Workmaster Julius Rappoport created most of Fabergé’s animal figures from 1890 onwards. Christie’s declare that Empress Maria Feodorovna purchased a silver pheasant from Fabergé in 1893, and that Grand Duke Vladimir’s 1917 inventory records a silver pheasant and a capercaillie. Great news!!! Yet Christie’s offer no supporting evidence for these throwaway claims: no photographs, no inventory numbers, no dimensions…. How big were these supposedly Romanov-owned pieces? Around 4 inches (9-12 cm) long, like most Fabergé animals? And what was their pose or purpose?

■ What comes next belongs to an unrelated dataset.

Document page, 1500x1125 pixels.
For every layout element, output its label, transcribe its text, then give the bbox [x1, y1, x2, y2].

A Ruff supposedly by Rappoport was bought for CHF 42,000 at Habsburg-Feldman in Geneva in May 1990 – reportedly by a well known London dealer who sold it to America. Christie’s also cite a game bird supposedly by Rappoport, termed a Capercaillie (though some might call it a Grouse), offered at Christie’s Geneva in May 1984.

Habsburg-Feldman Geneva Catalogue, May, 1990

 

A Figure of Ruff, Habsburg-Feldman Geneva Catalogue, May, 1990

It would have been great to compare our lumbering Pheasant with this famous Grouse or Capercaillie (Christie’s Geneva in May 1984) and Habsburg-Feldman’s Ruff. These spurious references to auctions held over thirty years ago are meant, of course, to convince would-be buyers that the 2020 Pheasant is beyond suspicion. They achieve nothing of the sort. Thanks to demise of the Soviet Union a stream of books, exhibition and scholarly articles has appeared and now we know infinitely more in 2020 about Fabergé and his legacy than we did in the 1980s.

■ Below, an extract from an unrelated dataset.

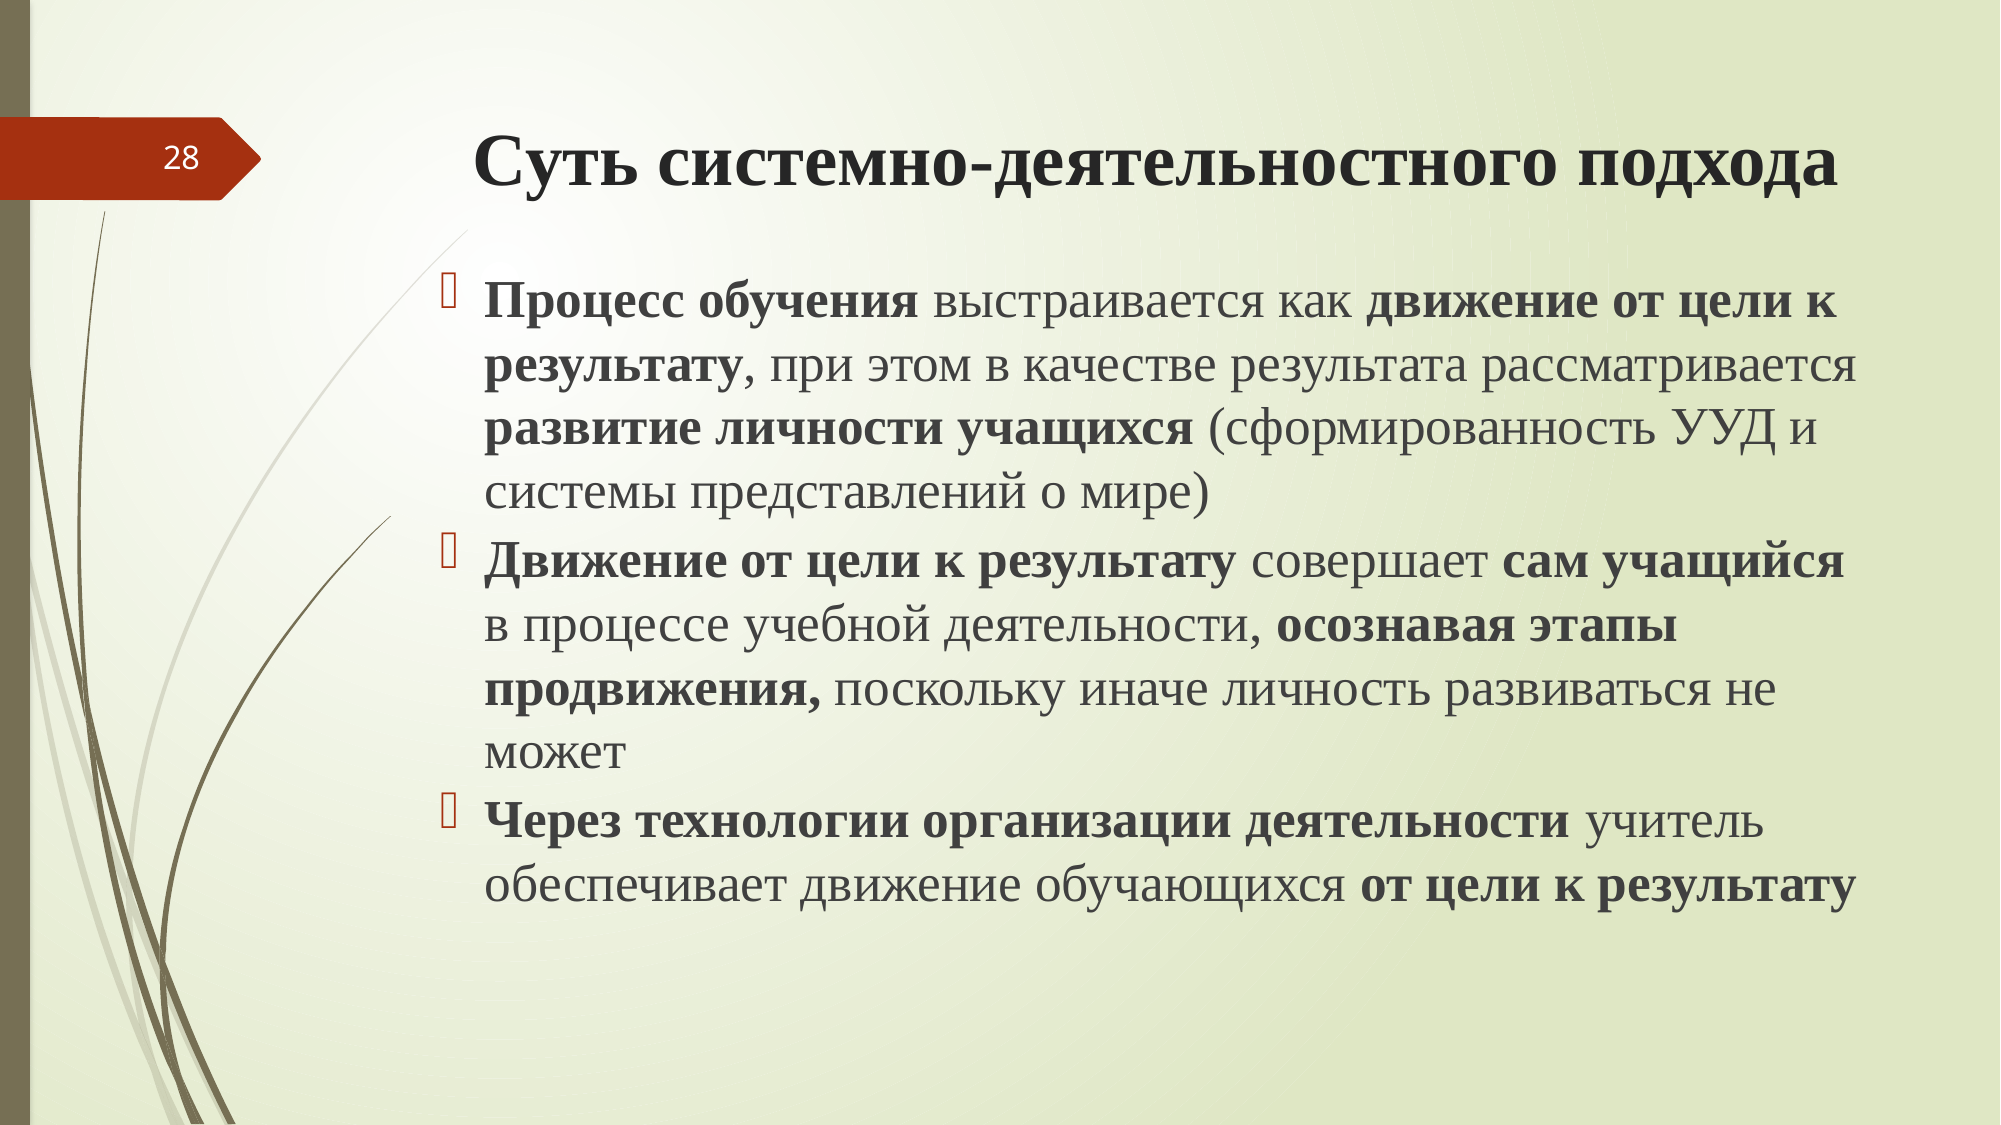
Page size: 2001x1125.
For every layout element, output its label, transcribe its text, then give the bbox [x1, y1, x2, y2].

list Процесс обучения выстраивается как движение от цели к результату, при этом в качестве результата рассматривается развитие личности учащихся (сформированность УУД и системы представлений о мире) Движение от цели к результату совершает сам учащийся в процессе учебной деятельности, осознавая этапы продвижения, поскольку иначе личность развиваться не может Через технологии организации деятельности учитель обеспечивает движение обучающихся от цели к результату [424, 256, 1888, 970]
slide_number 28 [87, 129, 216, 190]
title Суть системно-деятельностного подхода [425, 102, 1888, 256]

Both Christie’s and Habsburg-Feldman’s Grouse and Ruff mention an IP hallmark for Rappoport. But neither catalogue describes or shows the hallmarks (or inventory numbers) and, despite their being sold in Geneva Russian auctions, I would stridently dispute their birth at Fabergé workshops. They appear similar in quality to the very questionable 2020 Pheasant or other birds of the same German feather.

London antique shops are brimming with game birds, big, medium, small – all are very popular among hunters and similar in appearance. But I don’t know any Fabergé birds the size of Christie’s humongous Pheasant, no such creatures appear in multitude of books and exhibition catalogues on the revered master either. This brazen attribution, supported by no hard-and-fast evidence whatsoever, displays wanton disregard for scholarship and art historical truth.

I spoke about this birdy to several of my learned colleagues endowed with years of experience and knowledge, all are unanimous in sharing my utter skepticism. Any expert erred in the past, but such an egregious misattribution by a leading auction house is simply ludicrous.

Do not forget the silver capstan clock described above either!!! Remember, it does belong in a garbage bin.